> **Votre travail**
(a) Répondez aux questions suivantes à l'aide du texte sur le musée Rollett de Baden.
(i) À combien de kilomètres de Vienne se trouve Baden ?
(ii) En quelle année l'empereur François interdit-il les cours de Gall ?
(iii) À qui Gall donne-t-il sa collection viennoise en 1825 ?
(b) Recopiez mot pour mot le passage du texte sur le musée Rollett de Baden qui commence par « A 32 km de Vienne, la » et se termine par « la forêt viennoise. ».

---------- Extrait du document ----------

Les masques de Napoléon au musée Rollett de Baden (Autriche)

A 32 km de Vienne, la petite ville de Baden doit son nom à des sources thermales sulfureuses attirant de nombreux curistes. Si l’on dispose de suffisamment de temps, on y arrivera par la Bundesstrasse n°17, qui, par Mödling et Gumpelskirchen, serpente au travers des vignobles en se rapprochant de la forêt viennoise.

Ville des jardins et des roses, Baden est la ville Bidermeier par excellence et offre un charme indéfinissable. Elle fut le séjour estival habituel de la Cour durant la première moitié du XIXe siècle, acquérant alors un renom européen.

Les touristes visiteront  le centre ville, le parc thermal, la maison où habita, une année durant, Ludwig van Beethoven, et Flora-Villa, où séjourna séjourna fréquemment le fils de Napoléon Ier et de Marie-Louise de Habsbourg, le duc de Reichstadt, l’Aiglon.

Napoléon, justement. 

Pourtant, peu auront l’idée, sinon le temps, de passer quelques instants au Muset Rollett (Weikersdorfer Platz 1).

Et pourtant ! Ils auraient là l’occasion de découvrir, au milieu de l’étonnante collection de crânes et de masques du Docteur Franz Joseph Gall (1758 – 1830), deux masques de Napoléon !

Le docteur Joseph Gall
Le docteur Joseph Gall

Le docteur Joseph Gall naquit à Tiefenbronn im Schwarzwald. Il fait des études de médecine à Strasbourg et Vienne (Autriche). Après son diplôme, il exerce la médecine et spécialise dans l’anatomie du cerveau. C’est à lui que l’on doit la théorie de la « localisation ». Il dirige alors des cours sur les formes crâniennes. Pour ce faire, il collecte, à partir de 1796, les masques vivants ou mortuaires de tout ce qui, à Vienne, a un nom et un rang, mais aussi d’anonymes, condamnés, suicidés, fous.

Ses théories suscitent beaucoup de querelles (Goethe en était partisan !). Finalement, en 1802, les cours sont interdits par l’empereur François. Gall s’expatrie en Allemagne et en Hollande, puis, en 1807, à Paris. C’est là qu’il va continuer ses conférences sur la « phrénologie », déclenchant les passions, jusqu’au sein de l’académie des Science, où Laennec et Cuvier n’y sont pas fondamentalement opposés.

Gall avait du laisser à Vienne sa collection de crânes et de bustes. Il en constitue une nouvelle et plus importante (aujourd’hui dans les réserves du Musée de l’Homme. En 1825, il donne sa collection viennoise au docteur Anton Rollett, de Baden, un chaud partisan de ses théories.

---------- Extrait des données ----------

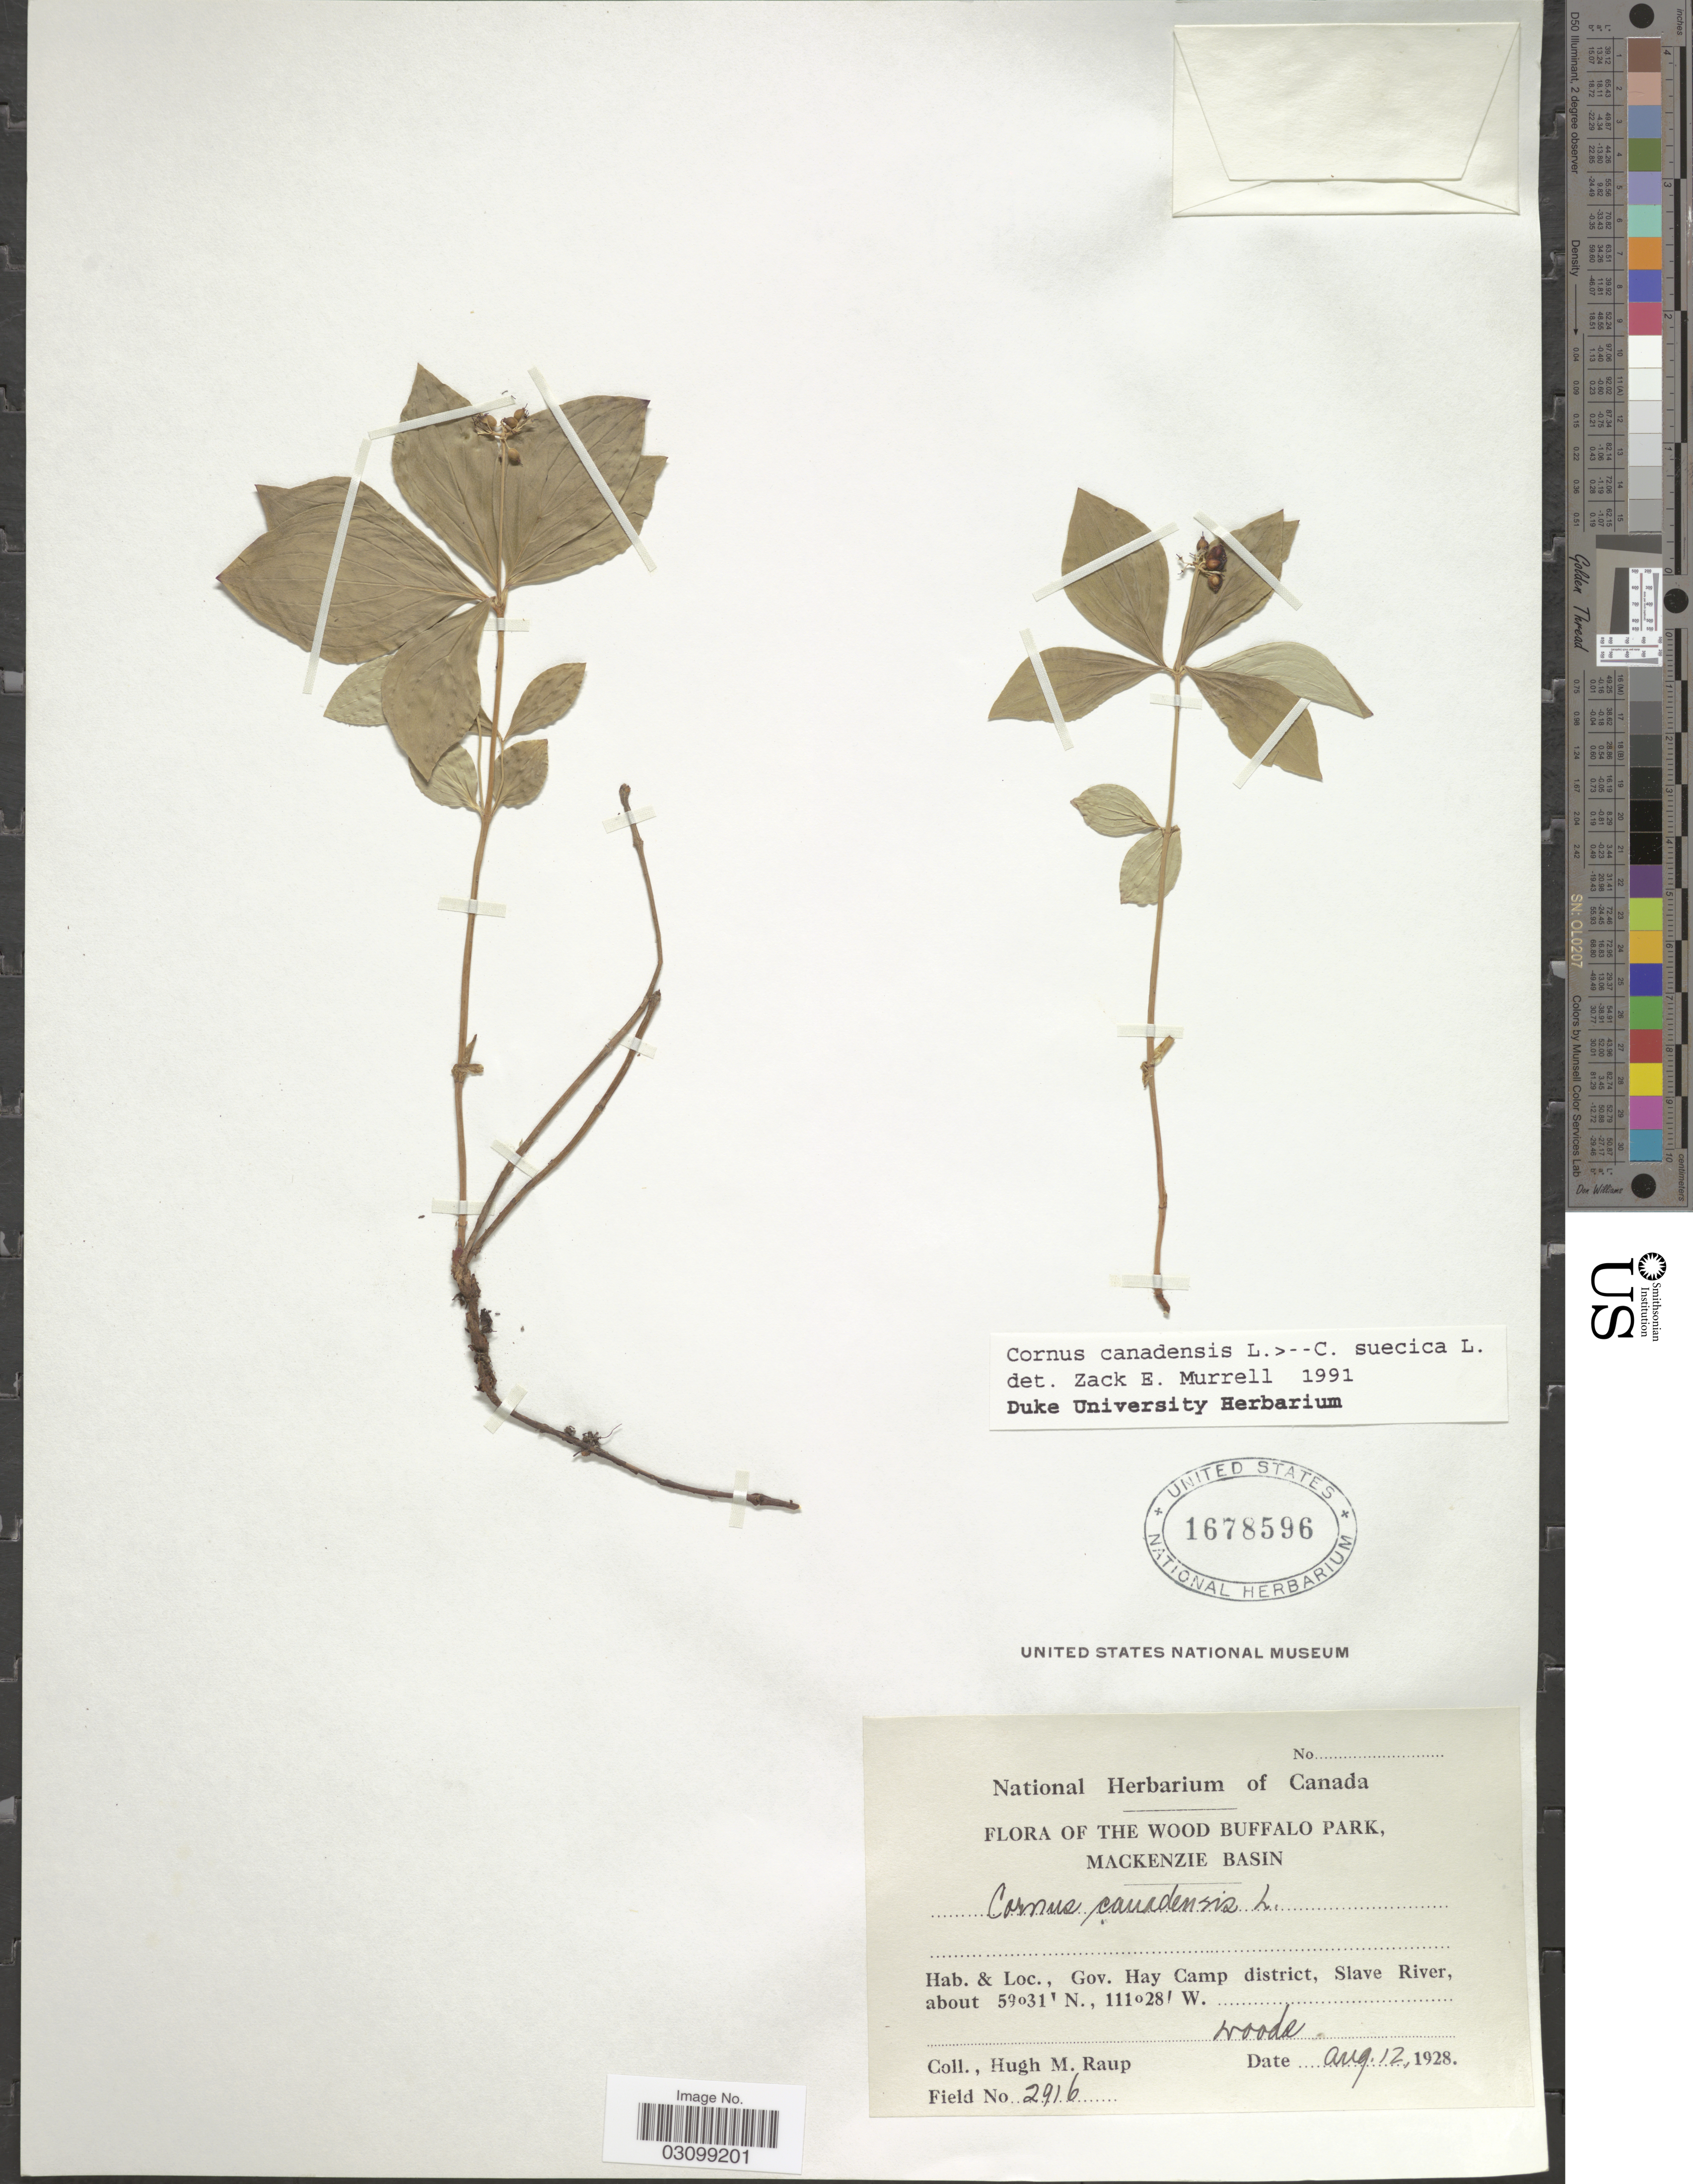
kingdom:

----------

> **Réponses données**
(a)
(i) À 32 km.
(ii) En 1802.
(iii) Au docteur Anton Rollett, de Baden.

(b)
A 32 km de Vienne, la petite ville de Baden doit son nom à des sources thermales sulfureuses attirant de nombreux curistes. Si l’on dispose de suffisamment de temps, on y arrivera par la Bundesstrasse n°17, qui, par Mödling et Gumpelskirchen, serpente au travers des vignobles en se rapprochant de la forêt viennoise.